Examining numbers from Texas State University’s Advanced Law Enforcement Rapid Response Training Center (ALERRT), which helps populate the FBI’s figures, Kessler notes:
This data shows that since 2000, citizens without a gun have halted nearly twice as many incidents (42) as citizens with guns who were not commissioned law enforcement officers (22). If security personnel or off-duty officers are excluded from the list, the number with a gun drops to 12.
But Kessler does cite gun rights researcher John R. Lott Jr., who had compiled his own list “of more than 100 instances between 2014 and 2021, linked to news reports, when a citizen with a lawful firearm ended an active-shooting situation.”
But Kessler casts doubt on this too: “Lott has his own bias. He keeps track only of the active-shooter incidents that someone with a weapon has ended. So a list including instances when a person without a firearm ended the shooting could also be higher.”
The rest of the article largely examines the discrepancies between the lists, including conflicting arguments on which cases classify as mass shootings. Kessler ultimately throws up his hands:
Deciding what to include as active-shooter incidents is obviously a judgment call. But it’s worth remembering that the FBI does not claim that its database is comprehensive, making it difficult to make an easy determination about whether good guys with guns or good guys without guns are more common.
In reality, there were a wealth of studies and writeups that show defensive uses of firearms vastly outnumber criminal uses.
A Georgetown University study published in 2022 found that “approximately a third of gun owners (31.1%) have used a firearm to defend themselves or their property, often on more than one occasion, and it estimates that guns are used defensively by firearms owners in approximately 1.67 million incidents per year.”
Steve Guest, Special Advisor for Communications for Senator Cruz, responded to Kessler on Twitter.

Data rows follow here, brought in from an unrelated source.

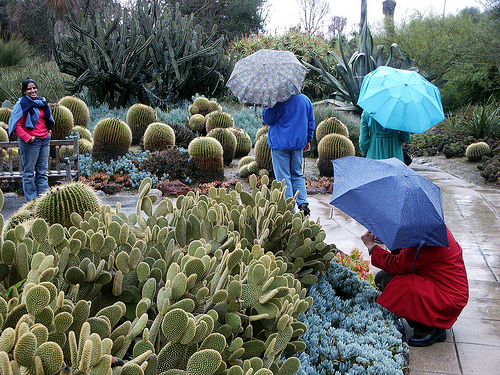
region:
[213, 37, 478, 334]
people with umbrellas in hand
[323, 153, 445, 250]
umbrella with woman with red jacket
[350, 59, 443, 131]
light blue umbrella with person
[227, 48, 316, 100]
umbrella with person with pants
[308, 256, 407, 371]
light blue flowers on ground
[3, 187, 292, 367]
group of cacti on ground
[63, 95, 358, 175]
dome shaped cacti in garden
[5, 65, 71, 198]
woman near dome shaped cacti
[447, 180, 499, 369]
sidewalk area of garden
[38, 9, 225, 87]
bush of miscellaneous plant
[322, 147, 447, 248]
Blue umbrella over person.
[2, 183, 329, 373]
Cactus in the forefront.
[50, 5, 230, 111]
Large dark catcus in the background.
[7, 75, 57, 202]
Red shirt on the woman.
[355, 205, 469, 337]
Red coat on person.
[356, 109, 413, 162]
Aqua colored coat on person.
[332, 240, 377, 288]
Pink flowers by cactus.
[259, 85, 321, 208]
Person wearing blue jacket.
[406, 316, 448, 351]
Black shoe on foot.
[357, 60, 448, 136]
Aqua colored umbrella.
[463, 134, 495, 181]
Small cactus in a graden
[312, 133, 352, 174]
Small cactus in a graden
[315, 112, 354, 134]
Small cactus in a graden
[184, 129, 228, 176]
Small cactus in a graden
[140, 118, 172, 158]
Small cactus in a graden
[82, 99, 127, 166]
Small cactus in a graden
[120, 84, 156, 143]
Small cactus in a graden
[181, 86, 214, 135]
Small cactus in a graden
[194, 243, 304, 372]
Small cactus in a graden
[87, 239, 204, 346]
Small cactus in a graden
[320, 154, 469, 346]
Individual crouching to look at foliage under and umbrella.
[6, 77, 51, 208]
Dark haired woman smiling.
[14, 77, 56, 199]
Woman smiling among large cacti.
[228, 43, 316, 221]
Individual looking at large collection of cactus.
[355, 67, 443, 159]
Woman looking at cactus while holding an umbrella.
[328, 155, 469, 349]
Woman in red jacket crouching down to look at cactus.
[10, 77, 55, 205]
Dark haired woman smiling outdoors.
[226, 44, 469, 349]
Several people enjoying the sight of large cactus.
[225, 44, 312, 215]
Person holding an umbrella while looking at plant life.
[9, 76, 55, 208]
Woman smiling while watching a friend.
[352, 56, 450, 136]
A light turquoise umbrella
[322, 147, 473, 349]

He called out the fact checker for failing to reach out to the Senator’s office before publication. Guest also cited research from The Heritage Foundation that compiled the results of major gun studies and determined “Americans use their guns in self-defense between 500,000 and 3 million times a year.”

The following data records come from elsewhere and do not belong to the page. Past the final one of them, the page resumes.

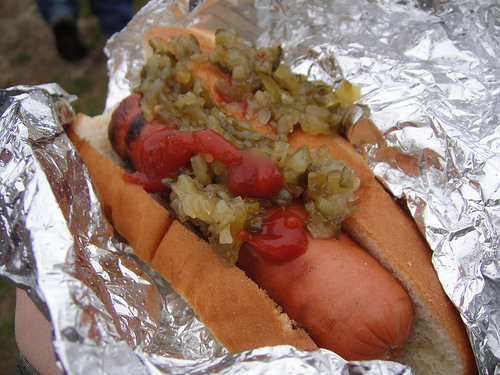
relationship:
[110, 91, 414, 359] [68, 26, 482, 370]
hotdog on bun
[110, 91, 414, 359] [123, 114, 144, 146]
hotdog has burn mark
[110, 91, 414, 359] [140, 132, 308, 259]
hotdog has ketchup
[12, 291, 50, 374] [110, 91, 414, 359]
hand holding hotdog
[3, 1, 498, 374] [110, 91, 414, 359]
foil holding hotdog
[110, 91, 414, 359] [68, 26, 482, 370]
hotdog laying in bun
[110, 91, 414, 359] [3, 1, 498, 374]
hotdog wrapped in foil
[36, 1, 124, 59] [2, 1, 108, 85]
person walking on ground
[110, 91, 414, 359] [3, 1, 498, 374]
hotdog served foil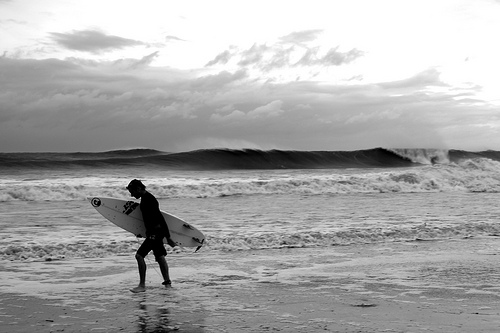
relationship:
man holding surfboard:
[126, 177, 181, 295] [90, 195, 210, 254]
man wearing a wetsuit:
[126, 177, 181, 295] [133, 198, 171, 259]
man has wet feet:
[126, 177, 181, 295] [128, 278, 175, 296]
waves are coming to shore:
[217, 153, 490, 239] [244, 258, 499, 315]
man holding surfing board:
[126, 177, 181, 295] [90, 195, 210, 254]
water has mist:
[0, 144, 498, 330] [266, 85, 469, 133]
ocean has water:
[217, 153, 490, 239] [0, 144, 498, 330]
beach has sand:
[244, 258, 499, 315] [266, 292, 302, 326]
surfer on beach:
[126, 177, 181, 295] [245, 230, 484, 329]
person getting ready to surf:
[126, 177, 181, 295] [221, 157, 436, 246]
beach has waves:
[245, 230, 484, 329] [217, 153, 490, 239]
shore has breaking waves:
[244, 258, 499, 315] [217, 153, 490, 239]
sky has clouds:
[216, 8, 472, 131] [46, 26, 378, 140]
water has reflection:
[128, 297, 224, 330] [126, 301, 183, 330]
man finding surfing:
[126, 177, 181, 295] [111, 159, 275, 297]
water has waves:
[0, 144, 498, 330] [217, 153, 490, 239]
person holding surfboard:
[126, 177, 181, 295] [90, 195, 210, 254]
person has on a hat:
[126, 177, 181, 295] [124, 181, 143, 191]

@GlennKesslerWP, is it too difficult for WAPO to reach out prior to publication? I would have been happy to do the research for you!— Steve Guest (@SteveGuest) January 31, 2023
Flagging-- the research/data doesn't fit the narrative you want to push about Sen. Ted Cruz and the Second Amendment.

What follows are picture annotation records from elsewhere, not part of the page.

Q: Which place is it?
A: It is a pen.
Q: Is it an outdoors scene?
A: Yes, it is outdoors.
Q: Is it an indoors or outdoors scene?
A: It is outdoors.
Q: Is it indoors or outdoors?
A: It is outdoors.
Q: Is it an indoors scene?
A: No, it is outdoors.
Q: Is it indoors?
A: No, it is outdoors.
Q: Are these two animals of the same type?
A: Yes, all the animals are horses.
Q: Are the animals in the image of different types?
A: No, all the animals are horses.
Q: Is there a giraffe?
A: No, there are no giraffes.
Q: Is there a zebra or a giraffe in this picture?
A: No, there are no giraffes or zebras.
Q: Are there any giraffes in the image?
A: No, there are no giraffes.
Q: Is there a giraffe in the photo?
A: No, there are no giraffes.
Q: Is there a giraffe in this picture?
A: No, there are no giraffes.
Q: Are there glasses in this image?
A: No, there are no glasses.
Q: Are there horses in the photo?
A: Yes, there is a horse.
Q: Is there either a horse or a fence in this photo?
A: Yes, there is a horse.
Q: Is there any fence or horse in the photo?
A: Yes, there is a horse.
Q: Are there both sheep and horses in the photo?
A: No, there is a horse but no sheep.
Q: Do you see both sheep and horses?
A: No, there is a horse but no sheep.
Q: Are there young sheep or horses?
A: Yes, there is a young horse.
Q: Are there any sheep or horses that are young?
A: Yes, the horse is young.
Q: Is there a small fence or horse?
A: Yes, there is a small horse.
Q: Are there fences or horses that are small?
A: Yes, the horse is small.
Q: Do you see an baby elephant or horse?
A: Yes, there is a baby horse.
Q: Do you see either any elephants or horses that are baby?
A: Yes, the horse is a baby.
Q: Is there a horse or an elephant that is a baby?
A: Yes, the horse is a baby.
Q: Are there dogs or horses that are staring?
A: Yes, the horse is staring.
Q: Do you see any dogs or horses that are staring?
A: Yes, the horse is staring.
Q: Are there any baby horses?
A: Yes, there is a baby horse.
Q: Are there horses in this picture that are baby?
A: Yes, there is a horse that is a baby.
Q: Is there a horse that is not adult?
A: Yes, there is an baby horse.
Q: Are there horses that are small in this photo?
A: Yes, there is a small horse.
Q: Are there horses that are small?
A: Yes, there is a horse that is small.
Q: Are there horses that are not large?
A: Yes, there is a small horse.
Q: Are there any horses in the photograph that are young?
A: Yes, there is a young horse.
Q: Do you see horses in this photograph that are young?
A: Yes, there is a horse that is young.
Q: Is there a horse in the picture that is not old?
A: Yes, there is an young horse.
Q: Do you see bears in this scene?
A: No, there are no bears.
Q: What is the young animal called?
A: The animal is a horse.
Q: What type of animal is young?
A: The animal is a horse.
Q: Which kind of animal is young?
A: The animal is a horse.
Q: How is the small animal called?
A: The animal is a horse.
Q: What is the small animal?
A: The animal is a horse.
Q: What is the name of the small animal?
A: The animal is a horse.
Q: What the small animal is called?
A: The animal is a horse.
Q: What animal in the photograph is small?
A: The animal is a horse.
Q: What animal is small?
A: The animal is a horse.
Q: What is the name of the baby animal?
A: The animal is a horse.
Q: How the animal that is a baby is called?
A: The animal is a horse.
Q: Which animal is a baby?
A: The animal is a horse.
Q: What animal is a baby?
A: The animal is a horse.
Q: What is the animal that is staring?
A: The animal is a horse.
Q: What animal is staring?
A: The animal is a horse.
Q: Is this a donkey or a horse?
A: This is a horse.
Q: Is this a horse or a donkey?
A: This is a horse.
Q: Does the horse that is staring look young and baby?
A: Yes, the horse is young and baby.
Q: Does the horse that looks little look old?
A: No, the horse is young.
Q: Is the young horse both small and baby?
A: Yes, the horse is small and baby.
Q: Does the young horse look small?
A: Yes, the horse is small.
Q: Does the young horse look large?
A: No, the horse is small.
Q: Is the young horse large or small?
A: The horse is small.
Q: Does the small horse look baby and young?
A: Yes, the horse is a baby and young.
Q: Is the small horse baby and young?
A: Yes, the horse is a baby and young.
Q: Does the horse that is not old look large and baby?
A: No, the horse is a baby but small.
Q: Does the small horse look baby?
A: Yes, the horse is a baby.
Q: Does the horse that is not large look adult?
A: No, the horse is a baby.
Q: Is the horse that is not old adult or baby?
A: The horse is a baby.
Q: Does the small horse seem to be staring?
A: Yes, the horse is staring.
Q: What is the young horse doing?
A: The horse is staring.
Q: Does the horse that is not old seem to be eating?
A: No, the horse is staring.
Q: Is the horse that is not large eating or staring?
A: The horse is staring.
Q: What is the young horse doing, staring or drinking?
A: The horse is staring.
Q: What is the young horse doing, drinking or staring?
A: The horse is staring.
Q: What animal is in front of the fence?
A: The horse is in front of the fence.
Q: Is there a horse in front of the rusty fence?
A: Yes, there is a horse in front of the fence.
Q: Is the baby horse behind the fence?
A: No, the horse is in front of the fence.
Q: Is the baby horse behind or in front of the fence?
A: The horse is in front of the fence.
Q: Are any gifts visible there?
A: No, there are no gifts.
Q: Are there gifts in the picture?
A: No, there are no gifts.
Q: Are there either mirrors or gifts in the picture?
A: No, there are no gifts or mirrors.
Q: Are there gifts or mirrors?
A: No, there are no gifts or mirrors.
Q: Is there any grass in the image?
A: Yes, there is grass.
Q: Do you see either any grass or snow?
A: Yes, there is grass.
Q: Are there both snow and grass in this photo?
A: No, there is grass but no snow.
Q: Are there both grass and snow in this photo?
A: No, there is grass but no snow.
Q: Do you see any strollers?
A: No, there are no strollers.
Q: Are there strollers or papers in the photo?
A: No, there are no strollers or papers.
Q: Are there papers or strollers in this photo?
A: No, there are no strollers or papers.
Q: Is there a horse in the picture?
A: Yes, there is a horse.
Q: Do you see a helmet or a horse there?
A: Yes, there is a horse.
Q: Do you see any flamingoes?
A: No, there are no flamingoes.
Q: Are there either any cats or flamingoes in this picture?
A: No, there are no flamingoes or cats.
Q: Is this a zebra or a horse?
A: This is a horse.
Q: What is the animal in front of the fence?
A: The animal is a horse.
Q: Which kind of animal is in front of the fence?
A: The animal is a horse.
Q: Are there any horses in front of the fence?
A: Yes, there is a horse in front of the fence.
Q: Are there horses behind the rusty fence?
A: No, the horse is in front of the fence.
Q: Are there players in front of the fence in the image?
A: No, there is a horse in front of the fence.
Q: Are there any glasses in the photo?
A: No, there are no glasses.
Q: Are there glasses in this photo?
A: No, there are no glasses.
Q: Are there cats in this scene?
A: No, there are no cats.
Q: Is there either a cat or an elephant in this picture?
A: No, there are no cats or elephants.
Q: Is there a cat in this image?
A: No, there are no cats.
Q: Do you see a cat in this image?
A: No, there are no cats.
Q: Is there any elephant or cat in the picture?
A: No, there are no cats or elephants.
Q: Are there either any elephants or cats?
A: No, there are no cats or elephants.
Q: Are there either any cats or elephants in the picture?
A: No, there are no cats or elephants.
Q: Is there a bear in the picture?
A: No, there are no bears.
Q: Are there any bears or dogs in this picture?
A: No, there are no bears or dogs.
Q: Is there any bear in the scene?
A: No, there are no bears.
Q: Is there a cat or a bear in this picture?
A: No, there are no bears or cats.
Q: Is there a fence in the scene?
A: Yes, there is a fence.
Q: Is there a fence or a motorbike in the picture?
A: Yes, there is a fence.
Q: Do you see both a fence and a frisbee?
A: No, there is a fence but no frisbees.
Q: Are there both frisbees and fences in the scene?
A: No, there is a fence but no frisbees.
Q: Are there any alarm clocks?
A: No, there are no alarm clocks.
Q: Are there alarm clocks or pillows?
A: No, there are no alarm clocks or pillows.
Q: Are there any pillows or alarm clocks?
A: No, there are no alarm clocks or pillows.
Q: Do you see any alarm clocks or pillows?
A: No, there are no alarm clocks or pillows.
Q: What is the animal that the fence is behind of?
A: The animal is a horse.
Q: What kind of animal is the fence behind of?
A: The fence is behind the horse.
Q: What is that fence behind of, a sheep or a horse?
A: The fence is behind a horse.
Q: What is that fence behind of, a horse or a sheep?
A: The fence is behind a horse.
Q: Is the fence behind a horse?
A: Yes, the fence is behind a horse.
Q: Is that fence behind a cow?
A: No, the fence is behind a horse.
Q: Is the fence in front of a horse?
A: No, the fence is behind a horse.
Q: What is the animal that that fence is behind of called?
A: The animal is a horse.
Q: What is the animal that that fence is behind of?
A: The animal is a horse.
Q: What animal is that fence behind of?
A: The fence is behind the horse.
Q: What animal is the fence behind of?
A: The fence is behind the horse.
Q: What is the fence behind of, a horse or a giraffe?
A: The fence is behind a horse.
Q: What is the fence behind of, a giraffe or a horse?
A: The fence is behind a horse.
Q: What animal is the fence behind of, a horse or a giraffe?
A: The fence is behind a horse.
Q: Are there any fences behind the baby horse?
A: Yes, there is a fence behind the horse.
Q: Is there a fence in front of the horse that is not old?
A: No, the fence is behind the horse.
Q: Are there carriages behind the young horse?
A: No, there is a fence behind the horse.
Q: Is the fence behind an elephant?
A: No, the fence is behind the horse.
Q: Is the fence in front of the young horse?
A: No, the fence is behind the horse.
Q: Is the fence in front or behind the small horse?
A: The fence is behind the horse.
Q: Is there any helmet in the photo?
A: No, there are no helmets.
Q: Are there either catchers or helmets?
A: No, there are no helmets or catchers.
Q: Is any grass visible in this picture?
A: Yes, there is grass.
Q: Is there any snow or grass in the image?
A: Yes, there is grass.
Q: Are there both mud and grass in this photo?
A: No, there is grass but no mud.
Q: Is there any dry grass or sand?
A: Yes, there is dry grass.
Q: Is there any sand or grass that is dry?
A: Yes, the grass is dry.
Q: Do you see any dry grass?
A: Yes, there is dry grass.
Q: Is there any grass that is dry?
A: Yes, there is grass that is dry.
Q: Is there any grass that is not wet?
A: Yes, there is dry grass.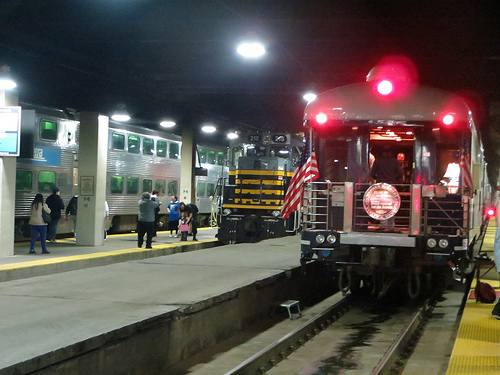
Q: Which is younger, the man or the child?
A: The child is younger than the man.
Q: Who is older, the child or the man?
A: The man is older than the child.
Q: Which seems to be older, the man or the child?
A: The man is older than the child.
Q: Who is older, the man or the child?
A: The man is older than the child.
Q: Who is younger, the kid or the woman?
A: The kid is younger than the woman.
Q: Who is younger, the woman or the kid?
A: The kid is younger than the woman.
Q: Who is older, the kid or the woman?
A: The woman is older than the kid.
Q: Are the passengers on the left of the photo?
A: Yes, the passengers are on the left of the image.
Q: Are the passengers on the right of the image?
A: No, the passengers are on the left of the image.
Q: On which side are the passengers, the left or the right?
A: The passengers are on the left of the image.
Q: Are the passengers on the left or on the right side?
A: The passengers are on the left of the image.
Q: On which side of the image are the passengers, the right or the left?
A: The passengers are on the left of the image.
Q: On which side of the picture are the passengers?
A: The passengers are on the left of the image.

Geppetto checkmark please:
Kessler’s limitation of only counting defensive uses when intervening in mass shootings makes all these other cases, where lives could be on the line, count for nothing.
Instead of fact-checking the effectiveness of good guys with guns, Kessler should be examining the inflated mass shooting figures pumped out by Gun Violence Archive (GVA) and parroted by the liberal media, including The Washington Post.
In the last two years, NewsBusters has repeatedly debunked GVA’s false narrative.